Distributed Computation for Marginal Likelihood based Model Choice

TL;DR

This paper introduces a distributed Bayesian model choice method that efficiently approximates model evidence using local computations and minimal communication, enabling scalable analysis of large datasets with theoretical error bounds.

Contribution

It presents a novel divide-and-conquer approach for Bayesian model selection that combines local Monte Carlo estimates with correction techniques, extending to reversible jump scenarios.

Findings

Enables Bayesian model choice on large datasets with speed-ups.

Provides theoretical error bounds for the approximation.

Demonstrates effectiveness through real-world experiments.

Abstract

We propose a general method for distributed Bayesian model choice, using the marginal likelihood, where a data set is split in non-overlapping subsets.
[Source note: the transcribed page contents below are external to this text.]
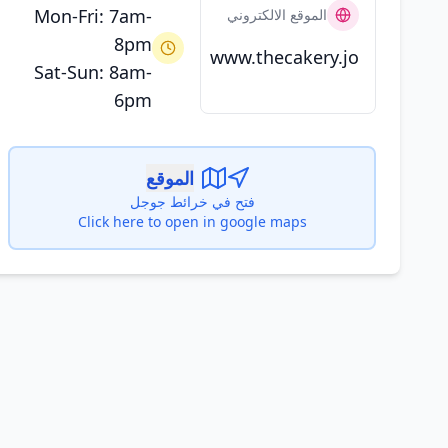
Mon-Fri: 7am-
الموقع الالكتروني
8pm
www.thecakery.jo
Sat-Sun: 8am-
6pm
الموقع
فتح في خرائط جوجل
Click here to open in google maps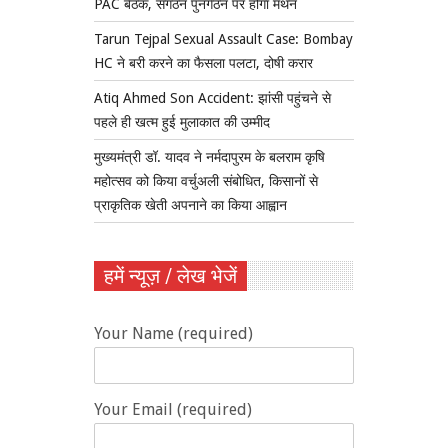
PAC बैठक, संगठन पुनर्गठन पर होगा मंथन
Tarun Tejpal Sexual Assault Case: Bombay
HC ने बरी करने का फैसला पलटा, दोषी करार
Atiq Ahmed Son Accident: झांसी पहुंचने से
पहले ही खत्म हुई मुलाकात की उम्मीद
मुख्यमंत्री डॉ. यादव ने नर्मदापुरम के बलराम कृषि
महोत्सव को किया वर्चुअली संबोधित, किसानों से
प्राकृतिक खेती अपनाने का किया आह्वान
हमें न्यूज़ / लेख भेजें
Your Name (required)
Your Email (required)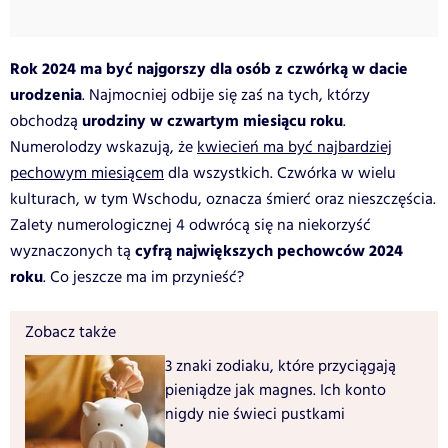
Rok 2024 ma być najgorszy dla osób z czwórką w dacie
urodzenia
. Najmocniej odbije się zaś na tych, którzy
urodziny w czwartym miesiącu roku
obchodzą
.
Numerolodzy wskazują, że
kwiecień ma być najbardziej
pechowym miesiącem
dla wszystkich. Czwórka w wielu
kulturach, w tym Wschodu, oznacza śmierć oraz nieszczęścia.
Zalety numerologicznej 4 odwrócą się na niekorzyść
cyfrą największych pechowców 2024
wyznaczonych tą
roku
. Co jeszcze ma im przynieść?
Zobacz także
3 znaki zodiaku, które przyciągają
pieniądze jak magnes. Ich konto
nigdy nie świeci pustkami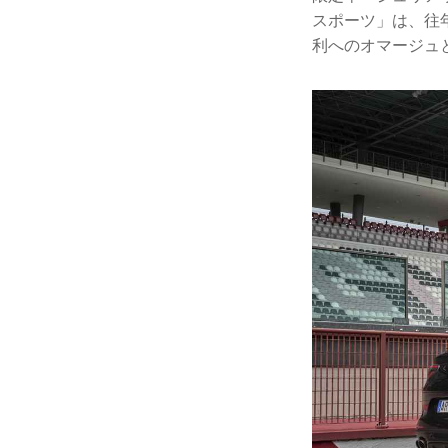
スポーツ」は、往年
利へのオマージュ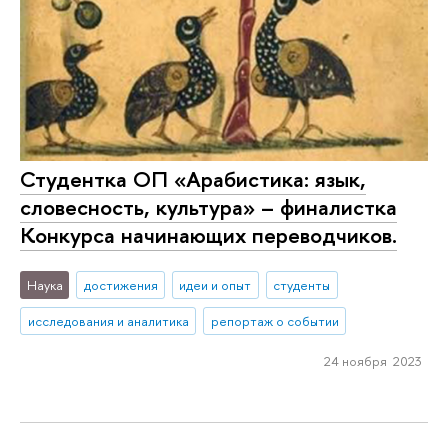
Студентка ОП «Арабистика: язык,
словесность, культура» – финалистка
Конкурса начинающих переводчиков.
Наука
достижения
идеи и опыт
студенты
исследования и аналитика
репортаж о событии
24 ноября 2023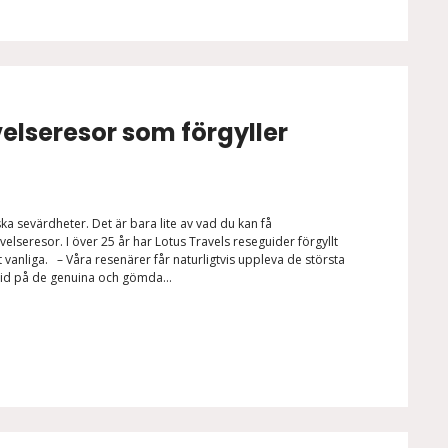
velseresor som förgyller
ska sevärdheter. Det är bara lite av vad du kan få
lseresor. I över 25 år har Lotus Travels reseguider förgyllt
vanliga. – Våra resenärer får naturligtvis uppleva de största
ltid på de genuina och gömda...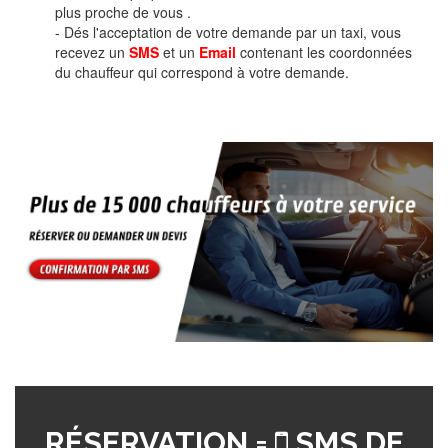
plus proche de vous .
- Dés l'acceptation de votre demande par un taxi, vous
recevez un
SMS
et un
Email
contenant les coordonnées
du chauffeur qui correspond à votre demande.
RÉSERVATION =
SMS DE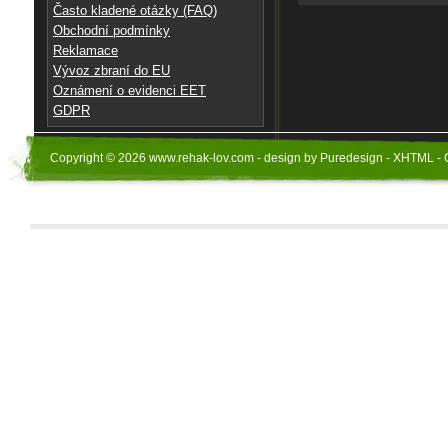
Často kladené otázky (FAQ)
Obchodní podmínky
Reklamace
Vývoz zbraní do EU
Oznámení o evidenci EET
GDPR
Copyright © 2026 www.rehak-lov.com - design by Puredesign - XHTML - 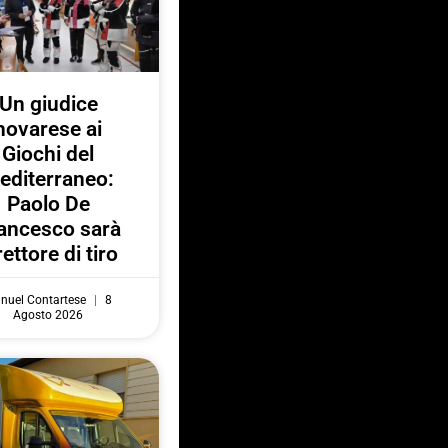
Un giudice
novarese ai
Giochi del
editerraneo:
Paolo De
ancesco sarà
rettore di tiro
nuel Contartese
8
Agosto 2026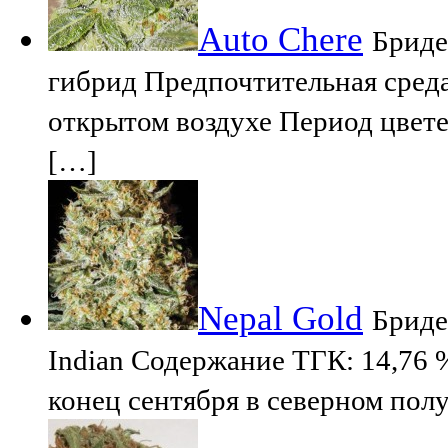
Auto Chere
Бриде
гибрид Предпочтительная сред
открытом воздухе Период цвете
[…]
Nepal Gold
Бриде
Indian Содержание TГК: 14,76 %
конец сентября в северном по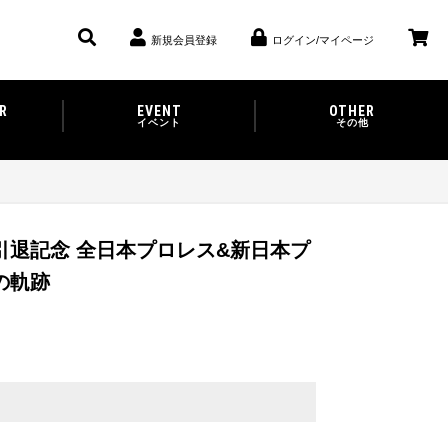
新規会員登録
ログイン/マイページ
R
EVENT
OTHER
イベント
その他
引退記念 全日本プロレス&新日本プ
の軌跡
）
These subsets are only accessed locally by individual workers and no data is shared between the workers. We approximate the model evidence for the full data set through Monte Carlo sampling from the posterior on every subset generating a model evidence per subset. The results are combined using a novel approach which corrects for the splitting using summary statistics of the generated samples. Our divide-and-conquer approach enables Bayesian model choice in the large data setting, exploiting all available information but limiting communication between workers. We derive theoretical error bounds that quantify the resulting trade-off between computational gain and loss in precision. The embarrassingly parallel nature yields important speed-ups when used on massive data sets as illustrated by our real world experiments. In addition, we show how the suggested approach can be extended to model choice within a reversible jump setting that explores multiple feature combinations within one run.